Work request
Search the entries below for the word "Dibbs" and copy every line where it appears.

(Stored items)

-----

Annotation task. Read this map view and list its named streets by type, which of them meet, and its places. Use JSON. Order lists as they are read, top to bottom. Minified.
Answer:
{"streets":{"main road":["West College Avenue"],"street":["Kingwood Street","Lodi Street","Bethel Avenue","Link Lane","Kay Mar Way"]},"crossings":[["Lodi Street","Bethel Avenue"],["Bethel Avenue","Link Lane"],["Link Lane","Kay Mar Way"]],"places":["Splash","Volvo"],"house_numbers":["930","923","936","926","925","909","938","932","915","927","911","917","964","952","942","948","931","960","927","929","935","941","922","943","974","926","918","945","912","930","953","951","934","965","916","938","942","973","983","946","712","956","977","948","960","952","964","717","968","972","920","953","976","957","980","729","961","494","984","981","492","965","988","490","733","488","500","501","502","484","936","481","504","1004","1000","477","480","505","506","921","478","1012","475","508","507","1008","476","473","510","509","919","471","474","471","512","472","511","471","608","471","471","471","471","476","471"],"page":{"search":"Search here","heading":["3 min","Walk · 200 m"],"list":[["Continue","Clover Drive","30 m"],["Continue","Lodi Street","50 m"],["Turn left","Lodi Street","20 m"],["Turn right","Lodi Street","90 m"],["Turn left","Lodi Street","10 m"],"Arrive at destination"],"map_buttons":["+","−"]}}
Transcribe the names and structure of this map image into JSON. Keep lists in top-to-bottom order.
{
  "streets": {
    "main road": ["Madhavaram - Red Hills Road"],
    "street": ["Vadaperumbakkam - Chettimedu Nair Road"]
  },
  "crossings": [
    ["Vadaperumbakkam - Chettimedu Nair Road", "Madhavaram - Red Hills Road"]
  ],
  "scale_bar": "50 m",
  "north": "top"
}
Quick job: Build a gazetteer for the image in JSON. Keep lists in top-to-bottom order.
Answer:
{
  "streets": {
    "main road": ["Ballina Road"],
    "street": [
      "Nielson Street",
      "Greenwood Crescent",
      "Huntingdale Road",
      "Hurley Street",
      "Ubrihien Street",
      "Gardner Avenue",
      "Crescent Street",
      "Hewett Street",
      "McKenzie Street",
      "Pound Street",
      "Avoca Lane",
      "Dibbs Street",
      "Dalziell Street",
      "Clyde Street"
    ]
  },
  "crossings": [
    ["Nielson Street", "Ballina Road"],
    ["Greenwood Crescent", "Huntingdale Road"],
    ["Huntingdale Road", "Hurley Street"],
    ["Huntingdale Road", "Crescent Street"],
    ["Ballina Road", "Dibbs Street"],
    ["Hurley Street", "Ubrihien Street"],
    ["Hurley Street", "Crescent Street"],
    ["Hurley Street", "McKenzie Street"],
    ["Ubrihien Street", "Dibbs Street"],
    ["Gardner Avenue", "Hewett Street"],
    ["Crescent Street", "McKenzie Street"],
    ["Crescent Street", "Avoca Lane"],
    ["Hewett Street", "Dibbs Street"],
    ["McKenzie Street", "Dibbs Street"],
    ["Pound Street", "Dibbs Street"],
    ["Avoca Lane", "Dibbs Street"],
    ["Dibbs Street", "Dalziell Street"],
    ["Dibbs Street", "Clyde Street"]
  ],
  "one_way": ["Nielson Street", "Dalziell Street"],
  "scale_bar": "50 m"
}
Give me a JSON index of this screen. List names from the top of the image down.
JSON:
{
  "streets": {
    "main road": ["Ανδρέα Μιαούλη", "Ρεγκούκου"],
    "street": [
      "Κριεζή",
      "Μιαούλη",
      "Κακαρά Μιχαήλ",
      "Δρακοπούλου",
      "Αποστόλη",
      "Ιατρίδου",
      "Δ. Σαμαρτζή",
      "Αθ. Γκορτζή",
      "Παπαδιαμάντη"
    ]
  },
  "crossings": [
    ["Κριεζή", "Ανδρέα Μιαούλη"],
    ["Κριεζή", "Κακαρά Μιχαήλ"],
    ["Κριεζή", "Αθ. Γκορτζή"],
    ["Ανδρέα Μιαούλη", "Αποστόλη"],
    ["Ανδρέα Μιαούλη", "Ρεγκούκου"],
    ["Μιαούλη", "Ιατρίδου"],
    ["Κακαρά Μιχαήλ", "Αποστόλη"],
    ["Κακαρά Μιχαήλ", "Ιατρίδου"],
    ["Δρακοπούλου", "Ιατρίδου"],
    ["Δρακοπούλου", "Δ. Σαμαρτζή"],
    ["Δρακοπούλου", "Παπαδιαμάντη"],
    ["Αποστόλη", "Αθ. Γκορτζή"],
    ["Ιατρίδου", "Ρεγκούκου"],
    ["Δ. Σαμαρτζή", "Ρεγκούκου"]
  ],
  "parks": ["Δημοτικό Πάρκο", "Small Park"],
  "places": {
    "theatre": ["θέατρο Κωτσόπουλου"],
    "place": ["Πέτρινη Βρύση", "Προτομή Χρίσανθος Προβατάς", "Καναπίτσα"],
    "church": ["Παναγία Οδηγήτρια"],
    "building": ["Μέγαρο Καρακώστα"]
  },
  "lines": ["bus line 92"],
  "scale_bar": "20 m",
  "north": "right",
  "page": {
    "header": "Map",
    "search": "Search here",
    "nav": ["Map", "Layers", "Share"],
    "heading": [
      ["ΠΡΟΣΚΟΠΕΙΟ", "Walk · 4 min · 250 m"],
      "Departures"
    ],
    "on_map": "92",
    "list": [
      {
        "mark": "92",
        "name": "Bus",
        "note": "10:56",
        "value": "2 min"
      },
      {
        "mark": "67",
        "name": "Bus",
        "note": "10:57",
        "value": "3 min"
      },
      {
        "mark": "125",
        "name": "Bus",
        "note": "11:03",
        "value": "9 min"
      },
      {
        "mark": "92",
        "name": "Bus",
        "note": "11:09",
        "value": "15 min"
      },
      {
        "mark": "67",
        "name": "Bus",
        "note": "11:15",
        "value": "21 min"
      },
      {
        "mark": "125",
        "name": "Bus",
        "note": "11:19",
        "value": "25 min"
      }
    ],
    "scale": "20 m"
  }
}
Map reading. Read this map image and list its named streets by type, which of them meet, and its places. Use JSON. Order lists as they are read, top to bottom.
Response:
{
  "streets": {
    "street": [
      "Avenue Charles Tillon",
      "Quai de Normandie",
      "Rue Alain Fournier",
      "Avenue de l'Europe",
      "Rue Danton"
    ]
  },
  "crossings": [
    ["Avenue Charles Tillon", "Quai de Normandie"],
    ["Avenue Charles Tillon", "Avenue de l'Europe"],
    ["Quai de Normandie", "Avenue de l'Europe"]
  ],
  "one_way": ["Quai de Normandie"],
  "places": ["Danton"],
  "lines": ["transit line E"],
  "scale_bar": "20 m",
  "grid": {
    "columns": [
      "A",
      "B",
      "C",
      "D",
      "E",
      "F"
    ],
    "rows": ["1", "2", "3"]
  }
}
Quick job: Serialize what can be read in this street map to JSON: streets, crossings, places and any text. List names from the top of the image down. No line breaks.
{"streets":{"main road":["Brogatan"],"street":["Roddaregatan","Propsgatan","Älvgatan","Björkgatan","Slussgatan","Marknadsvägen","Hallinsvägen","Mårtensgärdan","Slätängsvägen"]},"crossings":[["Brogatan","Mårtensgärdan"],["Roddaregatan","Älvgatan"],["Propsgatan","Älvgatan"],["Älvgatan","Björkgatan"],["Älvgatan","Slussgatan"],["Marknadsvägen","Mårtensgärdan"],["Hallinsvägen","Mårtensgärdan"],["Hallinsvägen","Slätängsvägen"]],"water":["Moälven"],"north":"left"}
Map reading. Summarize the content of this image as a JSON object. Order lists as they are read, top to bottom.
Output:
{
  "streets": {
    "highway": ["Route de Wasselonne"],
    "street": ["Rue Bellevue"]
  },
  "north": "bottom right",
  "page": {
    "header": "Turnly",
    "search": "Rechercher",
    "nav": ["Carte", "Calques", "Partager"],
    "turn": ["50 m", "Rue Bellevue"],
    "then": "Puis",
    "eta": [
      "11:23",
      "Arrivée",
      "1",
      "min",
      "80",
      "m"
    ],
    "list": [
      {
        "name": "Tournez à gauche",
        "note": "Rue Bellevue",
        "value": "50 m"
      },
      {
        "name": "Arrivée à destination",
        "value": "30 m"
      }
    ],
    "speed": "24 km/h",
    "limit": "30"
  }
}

-----

Written reply
      "Dibbs Street",
    ["Ballina Road", "Dibbs Street"],
    ["Ubrihien Street", "Dibbs Street"],
    ["Hewett Street", "Dibbs Street"],
    ["McKenzie Street", "Dibbs Street"],
    ["Pound Street", "Dibbs Street"],
    ["Avoca Lane", "Dibbs Street"],
    ["Dibbs Street", "Dalziell Street"],
    ["Dibbs Street", "Clyde Street"]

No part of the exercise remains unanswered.